Frequently Asked Questions

The p-value is the probability of observing a test statistic as extreme as yours (or more extreme) if the null hypothesis were true. P=0.03 means: if H₀ is true (no real effect), there is only a 3% chance of getting a result this far from the expected value by random chance. Small p-values suggest the data is unusual under H₀ — not that H₀ is false. It is probabilistic evidence, not proof.

The 0.05 threshold was proposed by Ronald Fisher in the 1920s as a convenient rule of thumb — not a fundamental law. It means you accept a 5% false positive rate (rejecting a true H₀). Different fields use different thresholds: physics requires p < 0.0000003 (5-sigma) for new particle discovery; some clinical fields use p < 0.01. The 0.05 threshold is a convention, not a magic boundary between truth and falsehood.

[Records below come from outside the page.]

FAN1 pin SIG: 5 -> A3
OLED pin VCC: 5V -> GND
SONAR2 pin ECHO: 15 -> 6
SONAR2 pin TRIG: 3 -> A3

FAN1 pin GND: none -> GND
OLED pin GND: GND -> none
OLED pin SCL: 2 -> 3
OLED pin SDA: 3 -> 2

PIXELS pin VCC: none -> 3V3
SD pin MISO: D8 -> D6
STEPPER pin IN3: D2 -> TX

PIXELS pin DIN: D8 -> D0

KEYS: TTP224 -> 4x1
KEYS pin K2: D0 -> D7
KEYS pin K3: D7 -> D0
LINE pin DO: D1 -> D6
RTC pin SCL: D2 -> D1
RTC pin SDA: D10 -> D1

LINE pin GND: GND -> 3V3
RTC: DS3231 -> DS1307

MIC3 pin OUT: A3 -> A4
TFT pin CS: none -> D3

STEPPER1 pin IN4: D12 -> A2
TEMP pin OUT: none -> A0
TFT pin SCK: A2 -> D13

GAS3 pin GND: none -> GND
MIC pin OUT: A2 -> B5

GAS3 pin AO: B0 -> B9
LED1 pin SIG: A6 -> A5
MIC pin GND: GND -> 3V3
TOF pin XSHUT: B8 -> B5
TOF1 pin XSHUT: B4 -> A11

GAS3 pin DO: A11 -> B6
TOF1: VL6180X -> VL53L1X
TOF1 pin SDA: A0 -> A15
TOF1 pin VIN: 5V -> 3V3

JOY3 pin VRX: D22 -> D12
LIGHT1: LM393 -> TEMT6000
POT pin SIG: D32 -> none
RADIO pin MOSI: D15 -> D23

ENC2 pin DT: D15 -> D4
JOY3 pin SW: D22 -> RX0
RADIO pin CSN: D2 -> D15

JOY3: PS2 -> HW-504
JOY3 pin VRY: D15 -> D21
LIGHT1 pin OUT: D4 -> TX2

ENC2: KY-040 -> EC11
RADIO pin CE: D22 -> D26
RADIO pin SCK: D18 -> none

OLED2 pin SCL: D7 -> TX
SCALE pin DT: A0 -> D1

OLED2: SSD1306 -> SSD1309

Two-tailed: tests for a difference in either direction. P=0.04 (two-tailed) means 4% probability of this extreme a result in either direction. One-tailed: tests for a difference only in a specified direction (e.g., Group A > Group B). One-tailed p = two-tailed p ÷ 2. For the same data: two-tailed p=0.06 becomes one-tailed p=0.03. Always specify which before collecting data — switching post-hoc is invalid.

No. Statistical significance and practical importance are independent. With n=100,000, a difference of 0.1 units on a 100-point scale produces p<0.001 — statistically significant but completely trivial. With n=20, a difference of 10 units may give p=0.08 — not statistically significant but potentially practically important. Always interpret p alongside effect size (Cohen's d, η², etc.) and consider practical context.

Use z-test when: population standard deviation σ is known, or sample size is large (n > 30). Use t-test when: σ is unknown and estimated from the sample, and sample size is small (n ≤ 30). In practice, σ is almost always unknown, so t-tests are far more common. With large samples (n > 100), the t-distribution approaches the normal distribution and the distinction becomes negligible.

P=0.05 exactly sits on the conventional boundary, but there is nothing magical about it. Results at p=0.049 and p=0.051 represent virtually identical evidence — calling one 'significant' and the other 'not significant' is an artifact of the arbitrary threshold. Most methodologists recommend reporting exact p-values (p=0.05 or p=0.048 or p=0.052) rather than just 'significant/not significant', and always pairing with effect sizes and confidence intervals.